When I see a booth in a dead mall at the very edge of northern Texas that claims to sell official Wayside merchandise, that is “Merchandise licensed by the hit guide, ‘Autumn by the Wayside,’ I stop. Of course I do. I loiter near the window and note that, by the collection of dust, this impermanent installation seems to have been here for quite some time.
The window boasts the usual suspects: an arrangement of hats and t-shirts with the Guide’s faded logo. There are koozies and coasters and a few engraved bottle openers. My eyes are drawn to a display just inside, boasting rare, out-of-circulation items. Artifacts from ‘The Immolated Kat Cirkus’ pre-immolation, for instance. Jars of cat hair that appear to be only moderately singed. And needles from ‘The Thirsty Cactus’ taken before it was downed by lightning.
And beside that a sign that says: We have the key to the room you’ll be locked in (prices vary).
And beside that the Stranger, looking bored.
I blink and he remains. Not a reflection or a memory, but the Stranger himself, looking older the way I look older. He doesn’t see me- looks over as soon as I think it.

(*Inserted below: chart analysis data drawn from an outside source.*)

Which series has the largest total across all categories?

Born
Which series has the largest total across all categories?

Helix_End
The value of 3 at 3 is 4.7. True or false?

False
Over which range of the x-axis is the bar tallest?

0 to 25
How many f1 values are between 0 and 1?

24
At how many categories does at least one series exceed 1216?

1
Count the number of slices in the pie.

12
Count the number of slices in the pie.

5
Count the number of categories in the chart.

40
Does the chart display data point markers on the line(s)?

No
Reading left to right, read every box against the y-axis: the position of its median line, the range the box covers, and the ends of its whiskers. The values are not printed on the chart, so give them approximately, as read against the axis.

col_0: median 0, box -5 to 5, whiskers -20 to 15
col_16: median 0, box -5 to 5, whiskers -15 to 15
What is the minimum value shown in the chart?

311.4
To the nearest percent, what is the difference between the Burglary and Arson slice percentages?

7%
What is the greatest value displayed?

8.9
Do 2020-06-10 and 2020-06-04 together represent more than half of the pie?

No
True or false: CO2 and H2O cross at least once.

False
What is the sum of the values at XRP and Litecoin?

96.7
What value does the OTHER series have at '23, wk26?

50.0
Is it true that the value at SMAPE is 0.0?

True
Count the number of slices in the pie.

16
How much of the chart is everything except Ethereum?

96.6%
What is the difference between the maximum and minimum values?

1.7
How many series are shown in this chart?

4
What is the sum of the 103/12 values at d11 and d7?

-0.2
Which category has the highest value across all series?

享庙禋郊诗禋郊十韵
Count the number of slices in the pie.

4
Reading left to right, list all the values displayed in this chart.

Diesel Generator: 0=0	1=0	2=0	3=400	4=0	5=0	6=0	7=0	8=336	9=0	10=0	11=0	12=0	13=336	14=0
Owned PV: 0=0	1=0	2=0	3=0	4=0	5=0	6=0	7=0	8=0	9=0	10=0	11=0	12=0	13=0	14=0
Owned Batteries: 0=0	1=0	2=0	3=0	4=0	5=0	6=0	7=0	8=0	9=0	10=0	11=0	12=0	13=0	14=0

I’m gone around the corner before he finishes the turn. The Stranger, his obsidian rabbit-thing in a bed on the counter. Both healthy in a way that neither Hector nor I have managed. And rooted? I risk another look and see he’s gone back to boredom. But it isn’t boredom. He’s reading. And maybe content.
Contentment seems so far off that I didn’t recognize it at first.
The Stranger turns toward me again and I run. I don’t want to be seen, still searching. And I don’t want him looking for me if he isn’t already.